[DATA TO PROCESS Boundary: Start]

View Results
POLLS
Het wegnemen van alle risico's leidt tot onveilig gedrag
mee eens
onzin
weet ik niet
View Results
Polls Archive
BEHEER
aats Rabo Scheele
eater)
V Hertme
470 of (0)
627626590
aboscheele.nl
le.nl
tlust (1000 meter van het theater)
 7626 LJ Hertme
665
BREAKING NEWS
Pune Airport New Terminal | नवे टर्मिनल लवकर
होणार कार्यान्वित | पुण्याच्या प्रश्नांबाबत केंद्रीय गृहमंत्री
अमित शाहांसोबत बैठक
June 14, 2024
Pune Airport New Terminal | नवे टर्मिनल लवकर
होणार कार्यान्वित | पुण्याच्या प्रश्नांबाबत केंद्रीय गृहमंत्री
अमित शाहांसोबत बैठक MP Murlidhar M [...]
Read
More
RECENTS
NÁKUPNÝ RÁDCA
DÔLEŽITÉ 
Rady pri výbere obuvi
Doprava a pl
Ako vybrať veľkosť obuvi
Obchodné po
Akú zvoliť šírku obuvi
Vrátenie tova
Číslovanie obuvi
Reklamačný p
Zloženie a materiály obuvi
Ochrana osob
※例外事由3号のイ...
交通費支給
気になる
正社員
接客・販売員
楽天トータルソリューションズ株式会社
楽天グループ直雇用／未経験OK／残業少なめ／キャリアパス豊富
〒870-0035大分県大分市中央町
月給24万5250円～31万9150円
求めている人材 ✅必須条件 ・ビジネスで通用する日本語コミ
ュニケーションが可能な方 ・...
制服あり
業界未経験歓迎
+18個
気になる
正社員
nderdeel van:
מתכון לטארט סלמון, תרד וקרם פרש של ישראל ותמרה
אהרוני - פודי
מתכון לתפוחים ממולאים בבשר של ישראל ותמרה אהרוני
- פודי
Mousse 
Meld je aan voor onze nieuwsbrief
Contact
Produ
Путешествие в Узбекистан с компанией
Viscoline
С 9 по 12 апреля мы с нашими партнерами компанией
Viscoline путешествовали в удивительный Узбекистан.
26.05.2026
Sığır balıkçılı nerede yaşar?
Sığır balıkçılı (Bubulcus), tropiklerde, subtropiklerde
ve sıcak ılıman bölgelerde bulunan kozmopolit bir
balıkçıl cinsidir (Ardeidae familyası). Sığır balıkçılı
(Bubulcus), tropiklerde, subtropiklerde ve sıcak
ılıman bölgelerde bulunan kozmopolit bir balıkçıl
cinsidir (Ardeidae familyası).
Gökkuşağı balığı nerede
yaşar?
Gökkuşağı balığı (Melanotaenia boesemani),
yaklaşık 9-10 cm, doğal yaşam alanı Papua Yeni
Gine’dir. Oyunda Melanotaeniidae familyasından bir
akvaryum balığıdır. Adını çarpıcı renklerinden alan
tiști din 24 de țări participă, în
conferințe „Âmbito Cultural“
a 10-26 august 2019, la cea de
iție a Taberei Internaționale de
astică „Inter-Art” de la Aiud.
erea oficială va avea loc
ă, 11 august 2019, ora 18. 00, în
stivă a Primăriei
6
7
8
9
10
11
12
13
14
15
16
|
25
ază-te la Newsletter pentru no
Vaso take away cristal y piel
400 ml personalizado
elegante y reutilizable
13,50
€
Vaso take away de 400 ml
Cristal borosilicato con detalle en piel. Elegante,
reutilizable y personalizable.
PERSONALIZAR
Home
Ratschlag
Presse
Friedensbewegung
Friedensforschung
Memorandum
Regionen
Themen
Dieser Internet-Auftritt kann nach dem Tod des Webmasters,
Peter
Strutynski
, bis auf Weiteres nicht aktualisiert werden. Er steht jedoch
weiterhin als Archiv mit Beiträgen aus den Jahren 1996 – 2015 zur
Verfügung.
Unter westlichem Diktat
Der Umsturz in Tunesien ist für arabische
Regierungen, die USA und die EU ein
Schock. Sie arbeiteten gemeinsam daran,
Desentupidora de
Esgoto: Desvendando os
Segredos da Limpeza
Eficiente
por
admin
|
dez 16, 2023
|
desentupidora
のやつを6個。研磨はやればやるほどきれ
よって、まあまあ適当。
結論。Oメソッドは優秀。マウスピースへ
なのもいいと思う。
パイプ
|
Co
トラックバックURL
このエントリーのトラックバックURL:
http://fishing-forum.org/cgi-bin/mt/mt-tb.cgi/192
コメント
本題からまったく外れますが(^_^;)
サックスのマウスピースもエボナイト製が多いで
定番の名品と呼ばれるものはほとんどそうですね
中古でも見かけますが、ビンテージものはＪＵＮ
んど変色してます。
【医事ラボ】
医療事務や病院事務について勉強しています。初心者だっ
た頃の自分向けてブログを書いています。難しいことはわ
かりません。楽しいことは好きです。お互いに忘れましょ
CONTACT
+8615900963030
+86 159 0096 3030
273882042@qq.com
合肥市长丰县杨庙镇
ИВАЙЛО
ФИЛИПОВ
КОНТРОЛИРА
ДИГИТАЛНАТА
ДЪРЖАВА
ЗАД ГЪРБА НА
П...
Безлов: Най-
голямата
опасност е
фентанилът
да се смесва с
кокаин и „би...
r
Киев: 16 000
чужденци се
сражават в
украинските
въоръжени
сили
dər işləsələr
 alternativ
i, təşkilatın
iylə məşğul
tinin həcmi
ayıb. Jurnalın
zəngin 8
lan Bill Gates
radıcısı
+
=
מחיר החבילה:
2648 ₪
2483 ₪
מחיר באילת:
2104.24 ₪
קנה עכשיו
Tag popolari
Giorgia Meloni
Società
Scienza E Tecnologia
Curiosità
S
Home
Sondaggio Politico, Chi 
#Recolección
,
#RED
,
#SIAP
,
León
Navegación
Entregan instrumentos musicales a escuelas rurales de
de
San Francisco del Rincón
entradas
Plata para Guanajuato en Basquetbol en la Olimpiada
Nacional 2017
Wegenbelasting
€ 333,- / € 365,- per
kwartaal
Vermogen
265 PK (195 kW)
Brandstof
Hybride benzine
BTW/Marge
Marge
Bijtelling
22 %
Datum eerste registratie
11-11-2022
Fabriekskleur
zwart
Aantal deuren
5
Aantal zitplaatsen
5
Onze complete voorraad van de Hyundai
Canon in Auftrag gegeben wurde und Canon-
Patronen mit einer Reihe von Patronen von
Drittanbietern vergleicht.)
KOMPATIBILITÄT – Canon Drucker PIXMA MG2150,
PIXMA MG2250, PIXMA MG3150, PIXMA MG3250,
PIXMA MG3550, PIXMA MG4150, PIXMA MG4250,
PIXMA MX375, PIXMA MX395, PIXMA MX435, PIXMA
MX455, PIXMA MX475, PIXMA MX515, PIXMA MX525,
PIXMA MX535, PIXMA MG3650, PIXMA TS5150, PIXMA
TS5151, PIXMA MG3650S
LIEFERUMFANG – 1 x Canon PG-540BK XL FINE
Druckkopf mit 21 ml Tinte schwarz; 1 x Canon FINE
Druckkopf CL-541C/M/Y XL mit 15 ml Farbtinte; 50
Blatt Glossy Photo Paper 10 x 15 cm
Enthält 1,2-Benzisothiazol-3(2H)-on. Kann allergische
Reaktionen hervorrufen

[DATA TO PROCESS Boundary: End]

Copy every line of the records above character for character, from the first line to the last.

View Results
POLLS
Het wegnemen van alle risico's leidt tot onveilig gedrag
mee eens
onzin
weet ik niet
View Results
Polls Archive
BEHEER
aats Rabo Scheele
eater)
V Hertme
470 of (0)
627626590
aboscheele.nl
le.nl
tlust (1000 meter van het theater)
 7626 LJ Hertme
665
BREAKING NEWS
Pune Airport New Terminal | नवे टर्मिनल लवकर
होणार कार्यान्वित | पुण्याच्या प्रश्नांबाबत केंद्रीय गृहमंत्री
अमित शाहांसोबत बैठक
June 14, 2024
Pune Airport New Terminal | नवे टर्मिनल लवकर
होणार कार्यान्वित | पुण्याच्या प्रश्नांबाबत केंद्रीय गृहमंत्री
अमित शाहांसोबत बैठक MP Murlidhar M [...]
Read
More
RECENTS
NÁKUPNÝ RÁDCA
DÔLEŽITÉ 
Rady pri výbere obuvi
Doprava a pl
Ako vybrať veľkosť obuvi
Obchodné po
Akú zvoliť šírku obuvi
Vrátenie tova
Číslovanie obuvi
Reklamačný p
Zloženie a materiály obuvi
Ochrana osob
※例外事由3号のイ...
交通費支給
気になる
正社員
接客・販売員
楽天トータルソリューションズ株式会社
楽天グループ直雇用／未経験OK／残業少なめ／キャリアパス豊富
〒870-0035大分県大分市中央町
月給24万5250円～31万9150円
求めている人材 ✅必須条件 ・ビジネスで通用する日本語コミ
ュニケーションが可能な方 ・...
制服あり
業界未経験歓迎
+18個
気になる
正社員
nderdeel van:
מתכון לטארט סלמון, תרד וקרם פרש של ישראל ותמרה
אהרוני - פודי
מתכון לתפוחים ממולאים בבשר של ישראל ותמרה אהרוני
- פודי
Mousse 
Meld je aan voor onze nieuwsbrief
Contact
Produ
Путешествие в Узбекистан с компанией
Viscoline
С 9 по 12 апреля мы с нашими партнерами компанией
Viscoline путешествовали в удивительный Узбекистан.
26.05.2026
Sığır balıkçılı nerede yaşar?
Sığır balıkçılı (Bubulcus), tropiklerde, subtropiklerde
ve sıcak ılıman bölgelerde bulunan kozmopolit bir
balıkçıl cinsidir (Ardeidae familyası). Sığır balıkçılı
(Bubulcus), tropiklerde, subtropiklerde ve sıcak
ılıman bölgelerde bulunan kozmopolit bir balıkçıl
cinsidir (Ardeidae familyası).
Gökkuşağı balığı nerede
yaşar?
Gökkuşağı balığı (Melanotaenia boesemani),
yaklaşık 9-10 cm, doğal yaşam alanı Papua Yeni
Gine’dir. Oyunda Melanotaeniidae familyasından bir
akvaryum balığıdır. Adını çarpıcı renklerinden alan
tiști din 24 de țări participă, în
conferințe „Âmbito Cultural“
a 10-26 august 2019, la cea de
iție a Taberei Internaționale de
astică „Inter-Art” de la Aiud.
erea oficială va avea loc
ă, 11 august 2019, ora 18. 00, în
stivă a Primăriei
6
7
8
9
10
11
12
13
14
15
16
|
25
ază-te la Newsletter pentru no
Vaso take away cristal y piel
400 ml personalizado
elegante y reutilizable
13,50
€
Vaso take away de 400 ml
Cristal borosilicato con detalle en piel. Elegante,
reutilizable y personalizable.
PERSONALIZAR
Home
Ratschlag
Presse
Friedensbewegung
Friedensforschung
Memorandum
Regionen
Themen
Dieser Internet-Auftritt kann nach dem Tod des Webmasters,
Peter
Strutynski
, bis auf Weiteres nicht aktualisiert werden. Er steht jedoch
weiterhin als Archiv mit Beiträgen aus den Jahren 1996 – 2015 zur
Verfügung.
Unter westlichem Diktat
Der Umsturz in Tunesien ist für arabische
Regierungen, die USA und die EU ein
Schock. Sie arbeiteten gemeinsam daran,
Desentupidora de
Esgoto: Desvendando os
Segredos da Limpeza
Eficiente
por
admin
|
dez 16, 2023
|
desentupidora
のやつを6個。研磨はやればやるほどきれ
よって、まあまあ適当。
結論。Oメソッドは優秀。マウスピースへ
なのもいいと思う。
パイプ
|
Co
トラックバックURL
このエントリーのトラックバックURL:
http://fishing-forum.org/cgi-bin/mt/mt-tb.cgi/192
コメント
本題からまったく外れますが(^_^;)
サックスのマウスピースもエボナイト製が多いで
定番の名品と呼ばれるものはほとんどそうですね
中古でも見かけますが、ビンテージものはＪＵＮ
んど変色してます。
【医事ラボ】
医療事務や病院事務について勉強しています。初心者だっ
た頃の自分向けてブログを書いています。難しいことはわ
かりません。楽しいことは好きです。お互いに忘れましょ
CONTACT
+8615900963030
+86 159 0096 3030
273882042@qq.com
合肥市长丰县杨庙镇
ИВАЙЛО
ФИЛИПОВ
КОНТРОЛИРА
ДИГИТАЛНАТА
ДЪРЖАВА
ЗАД ГЪРБА НА
П...
Безлов: Най-
голямата
опасност е
фентанилът
да се смесва с
кокаин и „би...
r
Киев: 16 000
чужденци се
сражават в
украинските
въоръжени
сили
dər işləsələr
 alternativ
i, təşkilatın
iylə məşğul
tinin həcmi
ayıb. Jurnalın
zəngin 8
lan Bill Gates
radıcısı
+
=
מחיר החבילה:
2648 ₪
2483 ₪
מחיר באילת:
2104.24 ₪
קנה עכשיו
Tag popolari
Giorgia Meloni
Società
Scienza E Tecnologia
Curiosità
S
Home
Sondaggio Politico, Chi 
#Recolección
,
#RED
,
#SIAP
,
León
Navegación
Entregan instrumentos musicales a escuelas rurales de
de
San Francisco del Rincón
entradas
Plata para Guanajuato en Basquetbol en la Olimpiada
Nacional 2017
Wegenbelasting
€ 333,- / € 365,- per
kwartaal
Vermogen
265 PK (195 kW)
Brandstof
Hybride benzine
BTW/Marge
Marge
Bijtelling
22 %
Datum eerste registratie
11-11-2022
Fabriekskleur
zwart
Aantal deuren
5
Aantal zitplaatsen
5
Onze complete voorraad van de Hyundai
Canon in Auftrag gegeben wurde und Canon-
Patronen mit einer Reihe von Patronen von
Drittanbietern vergleicht.)
KOMPATIBILITÄT – Canon Drucker PIXMA MG2150,
PIXMA MG2250, PIXMA MG3150, PIXMA MG3250,
PIXMA MG3550, PIXMA MG4150, PIXMA MG4250,
PIXMA MX375, PIXMA MX395, PIXMA MX435, PIXMA
MX455, PIXMA MX475, PIXMA MX515, PIXMA MX525,
PIXMA MX535, PIXMA MG3650, PIXMA TS5150, PIXMA
TS5151, PIXMA MG3650S
LIEFERUMFANG – 1 x Canon PG-540BK XL FINE
Druckkopf mit 21 ml Tinte schwarz; 1 x Canon FINE
Druckkopf CL-541C/M/Y XL mit 15 ml Farbtinte; 50
Blatt Glossy Photo Paper 10 x 15 cm
Enthält 1,2-Benzisothiazol-3(2H)-on. Kann allergische
Reaktionen hervorrufen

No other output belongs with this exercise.